Question

If $A,B$ and $C$ are the vertices of a triangle whose position vectors are $a,b$ and $c$ respectively and $G$ is the centroid of the $∆ABC$, then $GA+GB+GC$ is?

• A. $0$
• B. $a+b+c$
• C. $\frac{(a+b+c)}{3}$
• D. $\frac{(a-b-c)}{3}$

Answer 1

The correct option is A

$0$

Find the value of $\mathit{G}\mathit{A}\mathbf{}\mathbf{+}\mathbf{}\mathit{G}\mathit{B}\mathbf{}\mathbf{+}\mathbf{}\mathit{G}\mathit{C}$:

Given that $A,B$ and $C$ are the vertices of a triangle whose position vectors are $a,b$ and $c$ .
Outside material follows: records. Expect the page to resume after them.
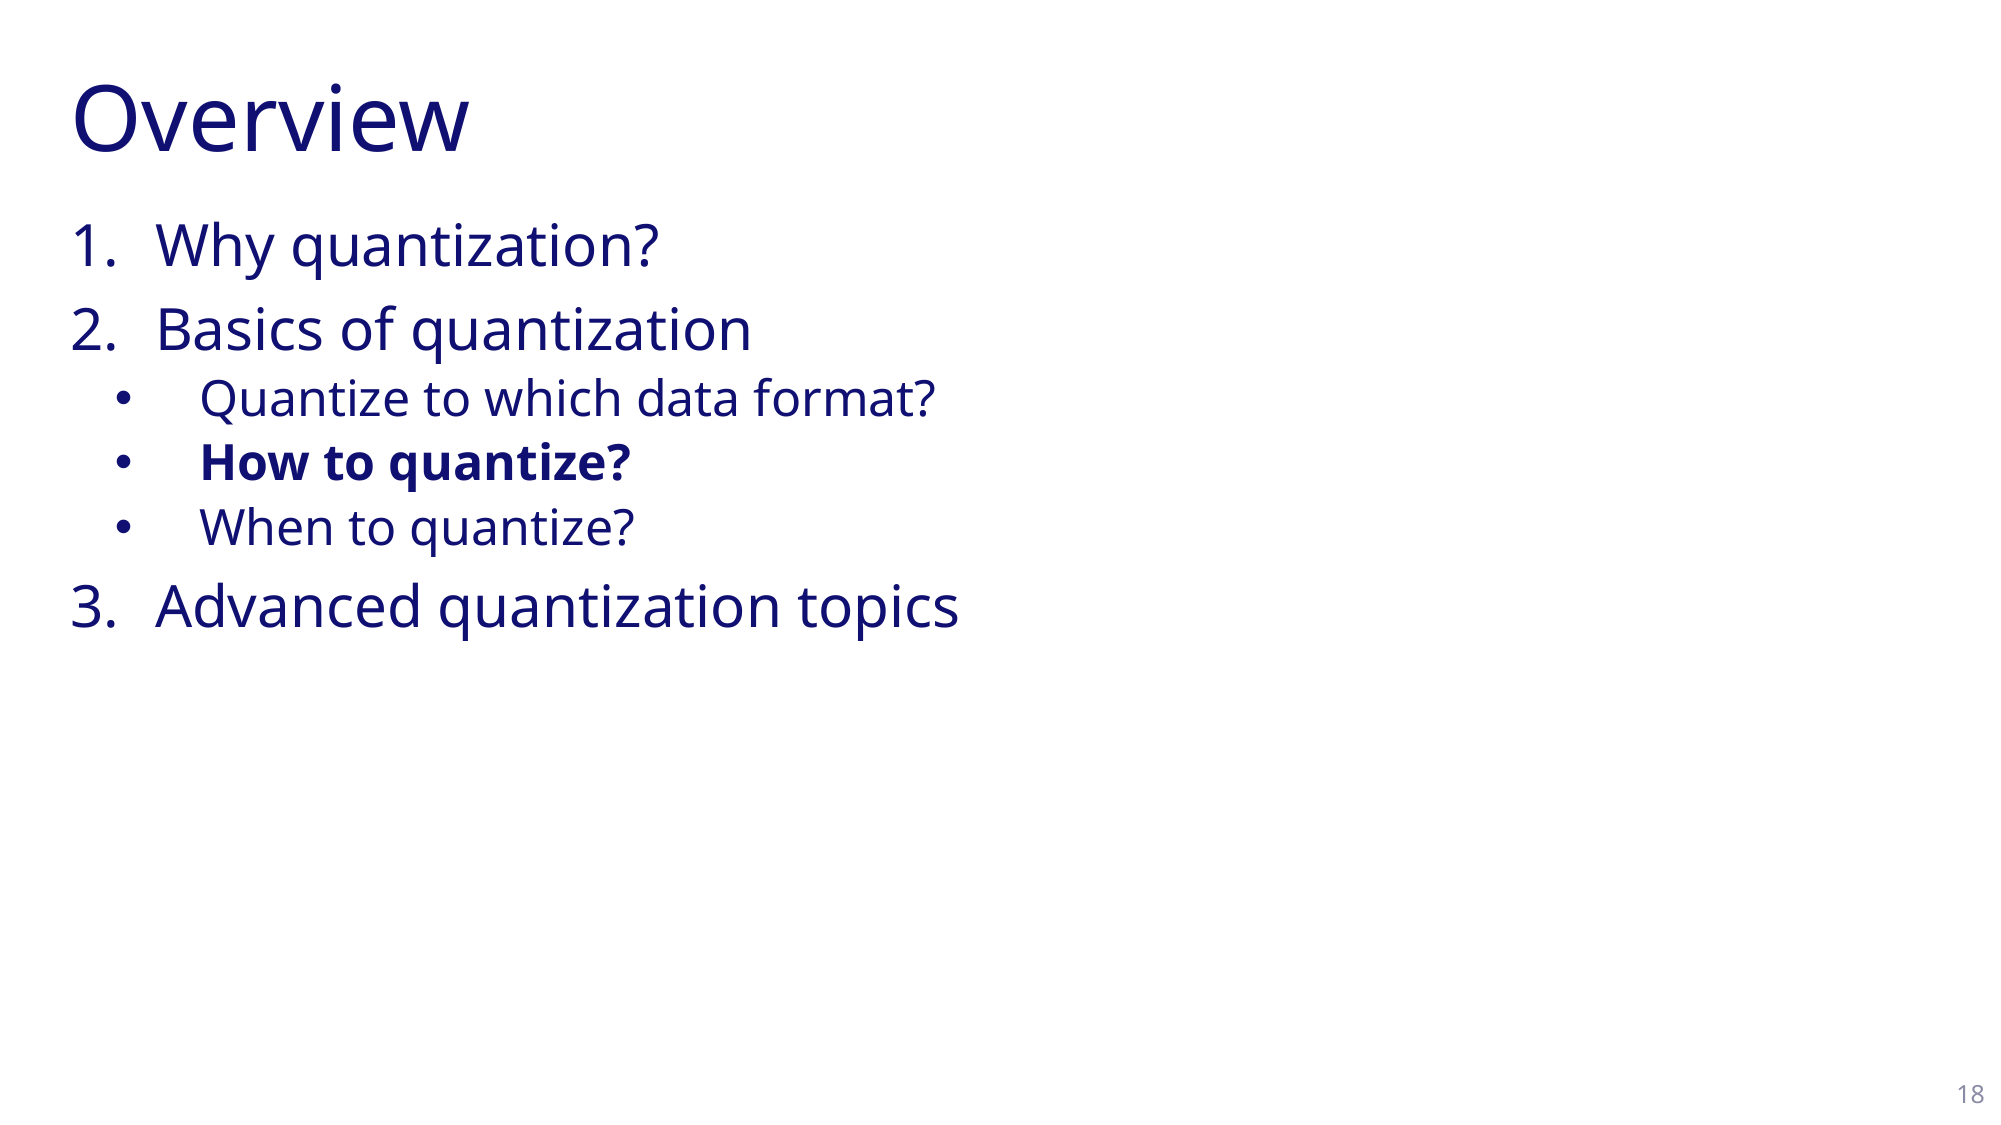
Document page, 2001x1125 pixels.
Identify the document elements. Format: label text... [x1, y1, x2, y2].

slide_number 18 [1897, 1065, 2000, 1125]
title Overview [55, 59, 1946, 185]
list Why quantization? Basics of quantization Quantize to which data format? How to quantize? When to quantize? Advanced quantization topics [55, 208, 1946, 1035]
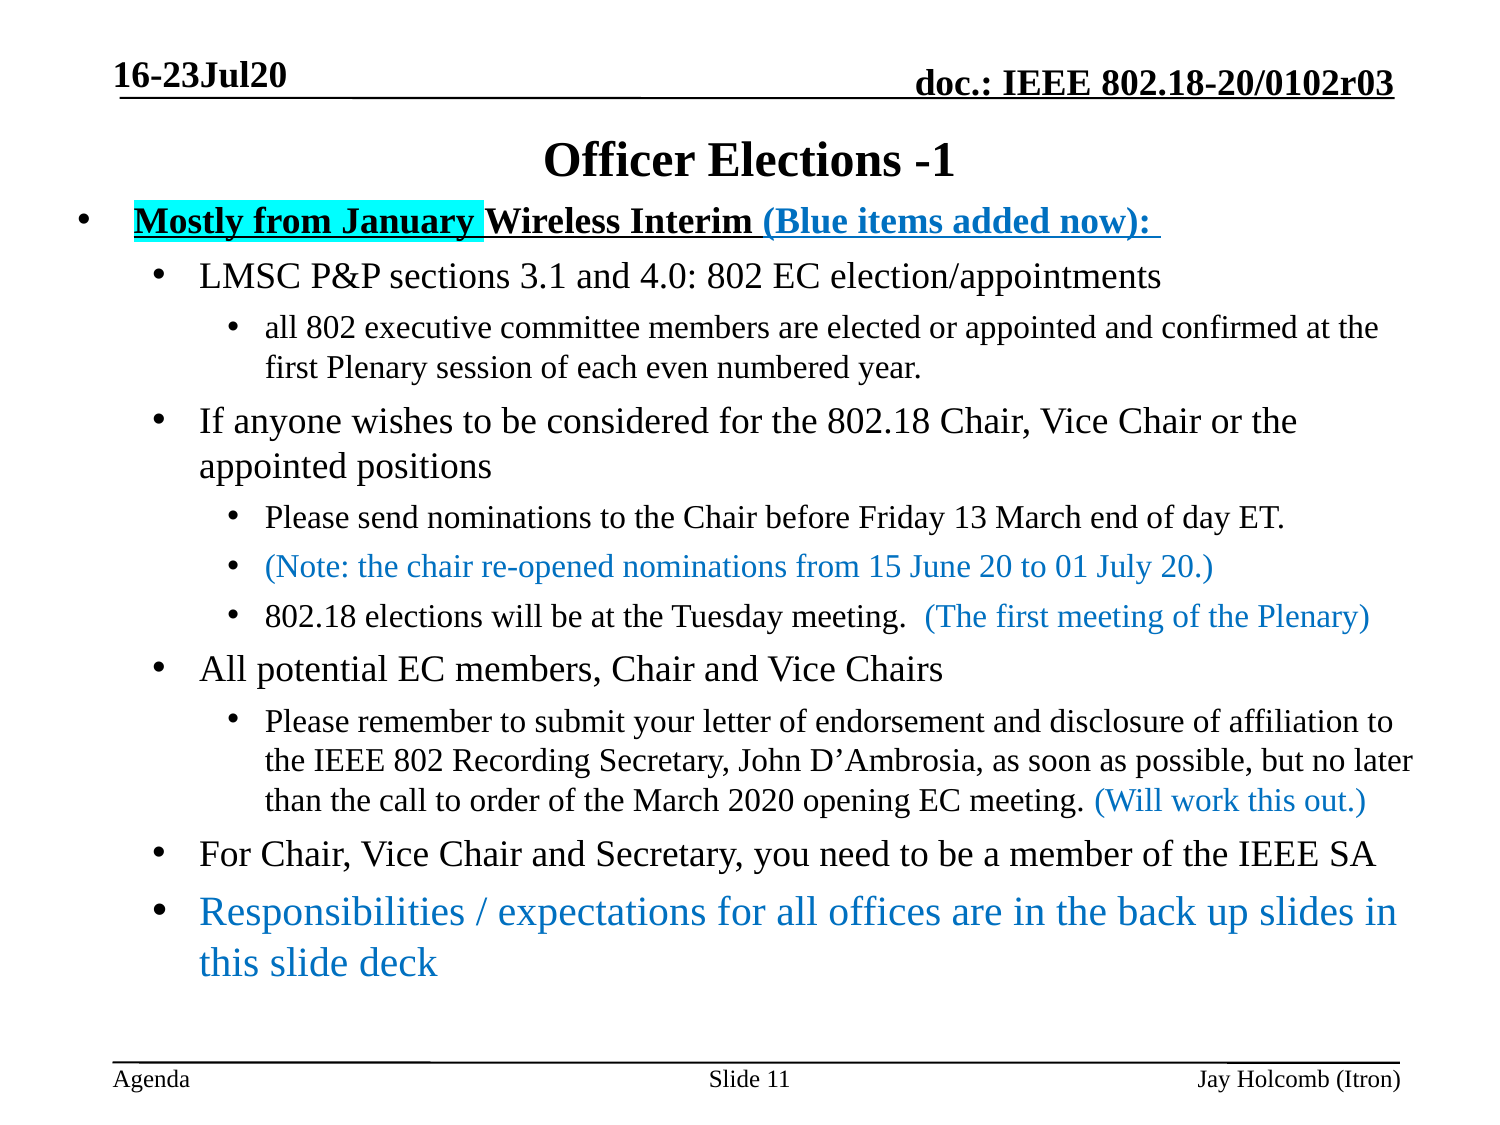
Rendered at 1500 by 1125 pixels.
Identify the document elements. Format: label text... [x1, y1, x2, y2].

list Mostly from January Wireless Interim (Blue items added now): LMSC P&P sections 3.1 and 4.0: 802 EC election/appointments all 802 executive committee members are elected or appointed and confirmed at the first Plenary session of each even numbered year. If anyone wishes to be considered for the 802.18 Chair, Vice Chair or the appointed positions Please send nominations to the Chair before Friday 13 March end of day ET. (Note: the chair re-opened nominations from 15 June 20 to 01 July 20.) 802.18 elections will be at the Tuesday meeting. (The first meeting of the Plenary) All potential EC members, Chair and Vice Chairs Please remember to submit your letter of endorsement and disclosure of affiliation to the IEEE 802 Recording Secretary, John D’Ambrosia, as soon as possible, but no later than the call to order of the March 2020 opening EC meeting. (Will work this out.) For Chair, Vice Chair and Secretary, you need to be a member of the IEEE SA Responsibilities / expectations for all offices are in the back up slides in this slide deck [61, 188, 1438, 1064]
title Officer Elections -1 [112, 112, 1388, 188]
footer Jay Holcomb (Itron) [878, 1061, 1402, 1093]
slide_number Slide 11 [699, 1061, 800, 1123]
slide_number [112, 49, 488, 95]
and $G$ is the centroid of the $∆ABC$

$$\begin{gathered} G=\frac{(a+b+c)}{3} \\ GA=\frac{a-(a+b+c)}{3} \\ GB=\frac{b-(a+b+c)}{3} \\ GC=\frac{c-(a+b+c)}{3} \end{gathered}$$

Therefore,

$$\begin{gathered} GA+GB+GC=(a+b+c)-\frac{3(a+b+c)}{3} \\ \Rightarrow GA+GB+GC=(a+b+c)-(a+b+c) \\ \Rightarrow GA+GB+GC=0 \end{gathered}$$

Hence, the correct option is (A).